■ WORK INSTRUCTIONS ■
Return all lines from the entries below in which the word "down" is present.

■ DATA LISTING ■
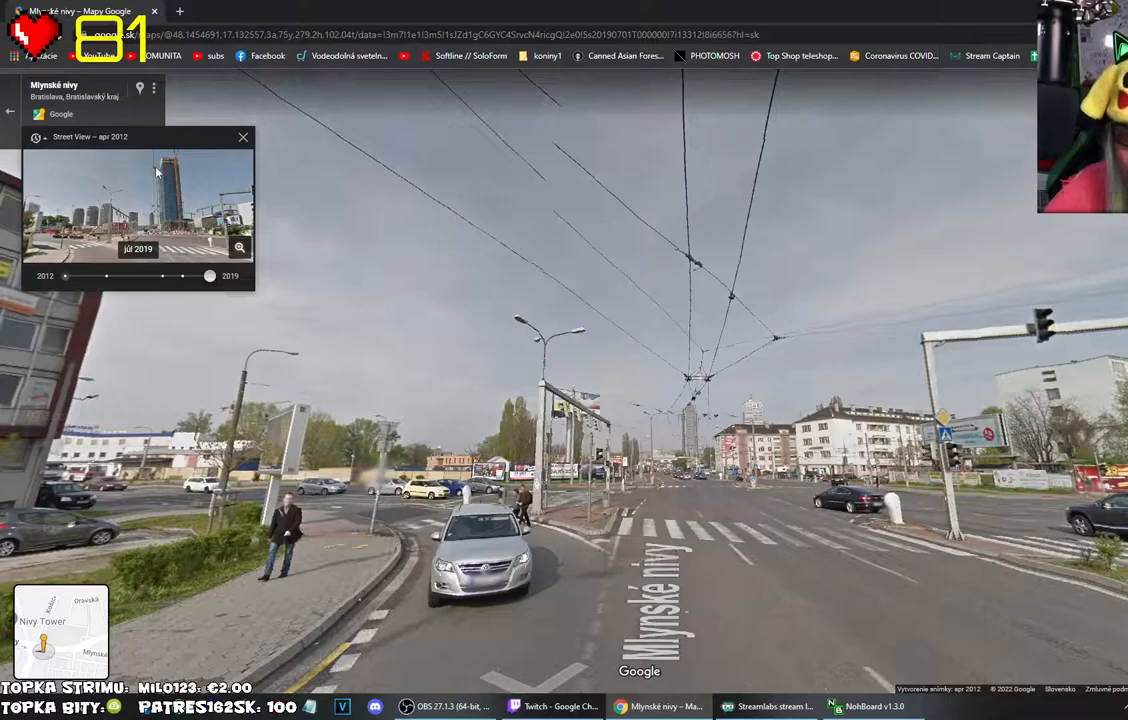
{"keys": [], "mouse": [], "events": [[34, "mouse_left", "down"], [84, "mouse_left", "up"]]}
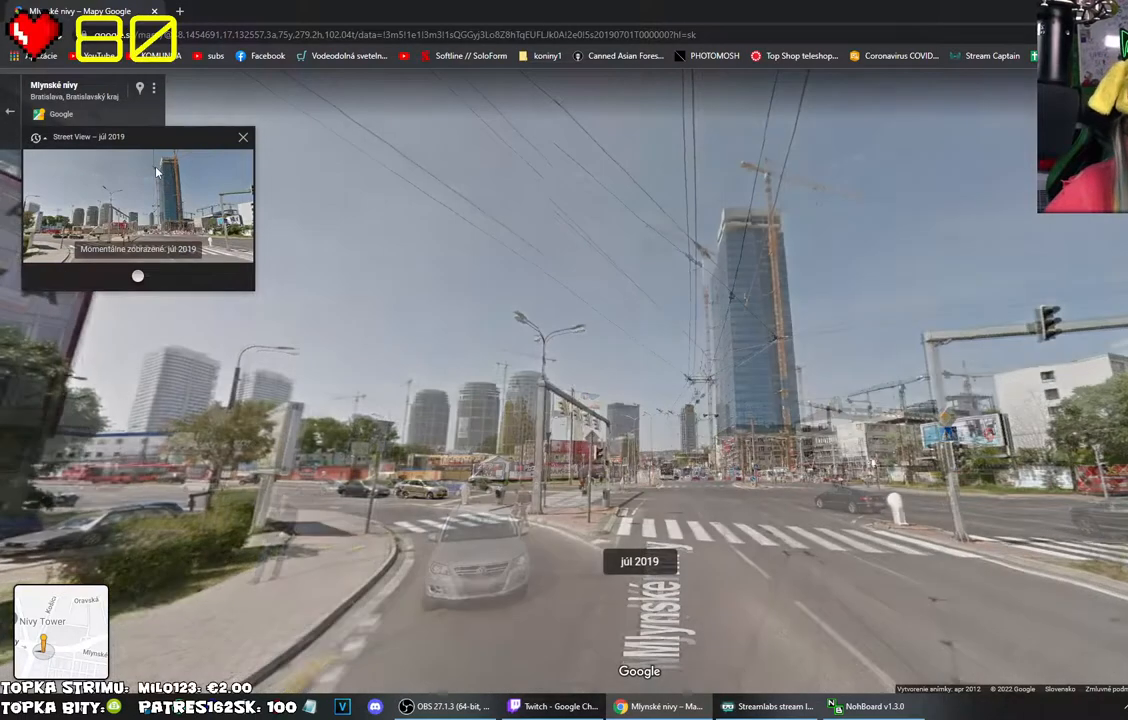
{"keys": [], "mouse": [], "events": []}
--
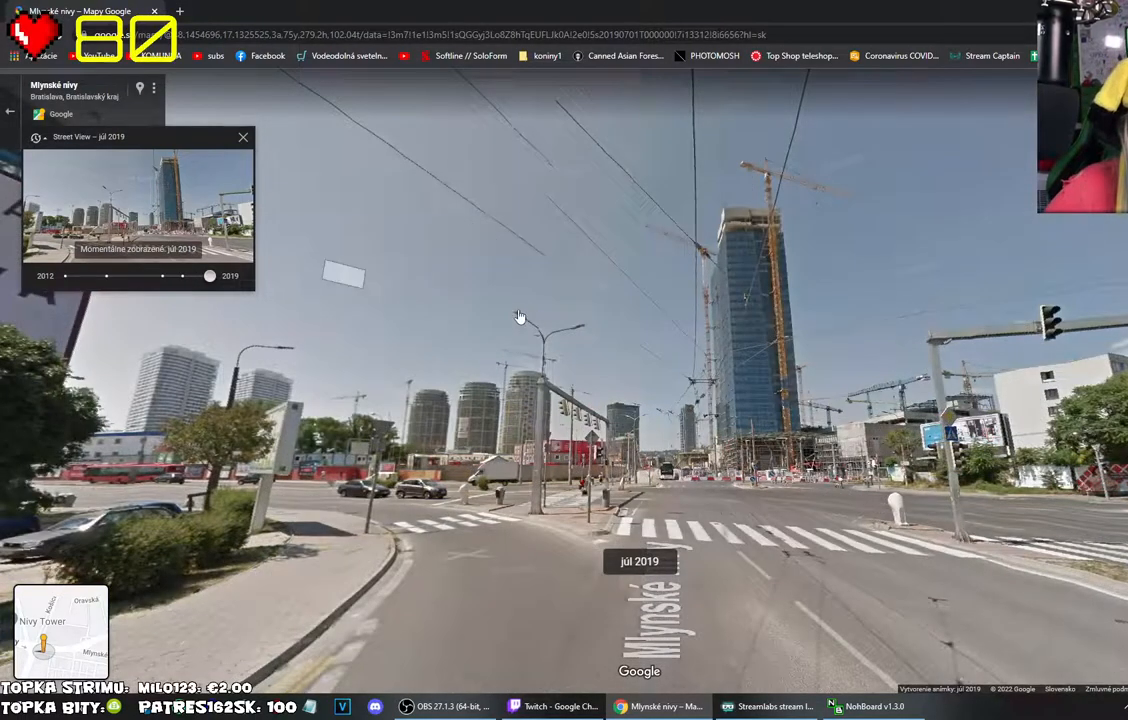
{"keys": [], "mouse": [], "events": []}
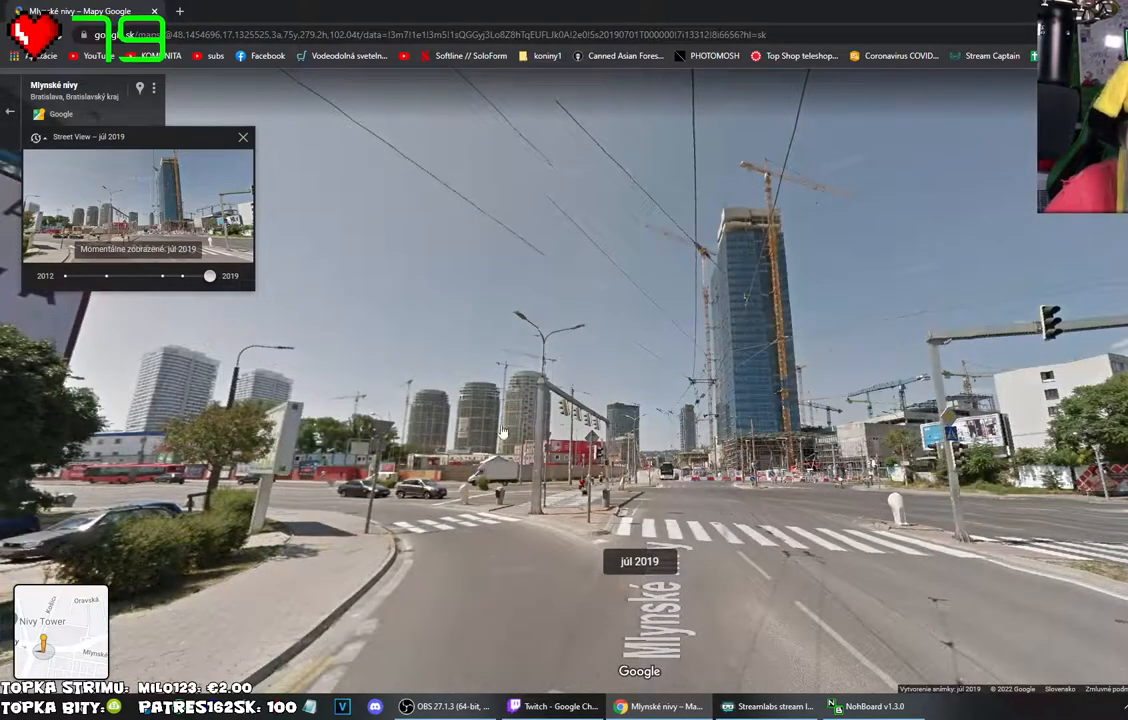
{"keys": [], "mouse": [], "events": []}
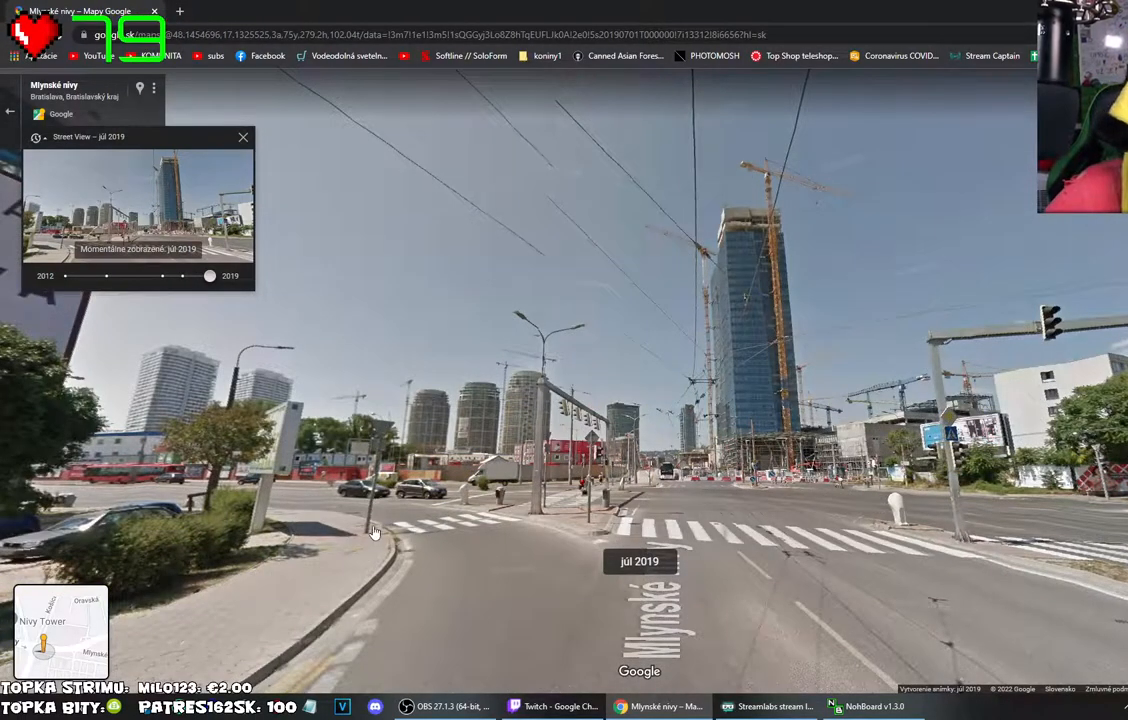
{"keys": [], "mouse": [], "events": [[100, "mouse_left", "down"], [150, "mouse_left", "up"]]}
---
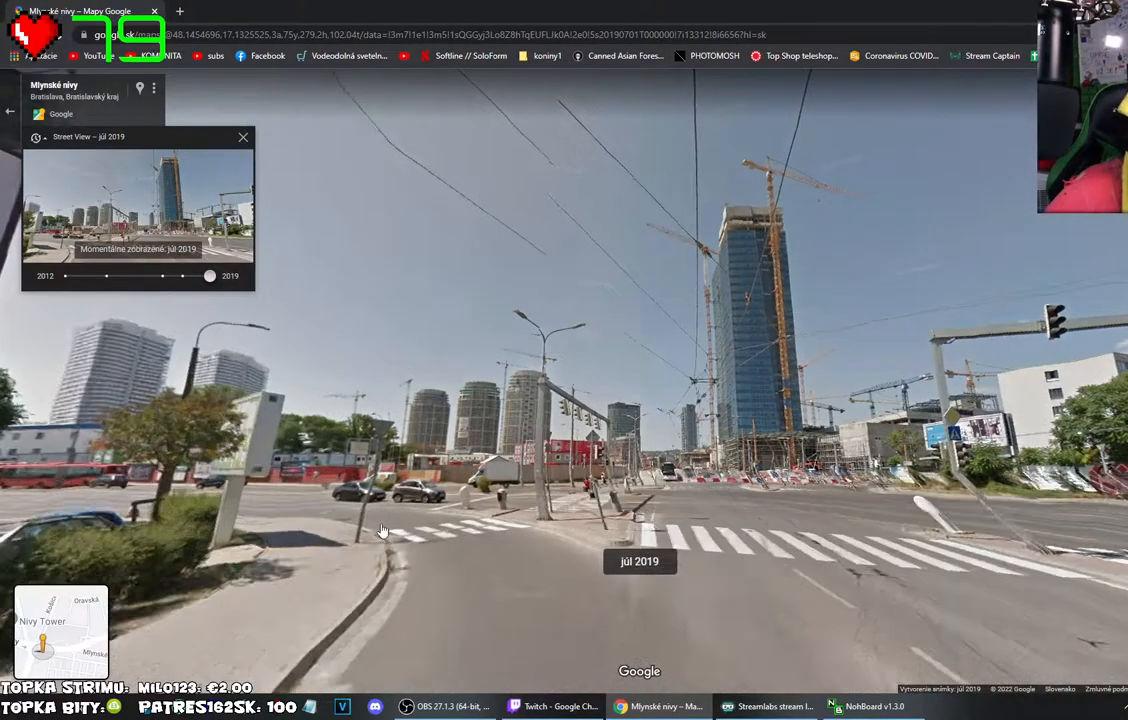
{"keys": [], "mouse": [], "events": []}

■ RESPONSE FOR THIS EXERCISE ■
{"keys": [], "mouse": [], "events": [[34, "mouse_left", "down"], [84, "mouse_left", "up"]]}
{"keys": [], "mouse": [], "events": [[100, "mouse_left", "down"], [150, "mouse_left", "up"]]}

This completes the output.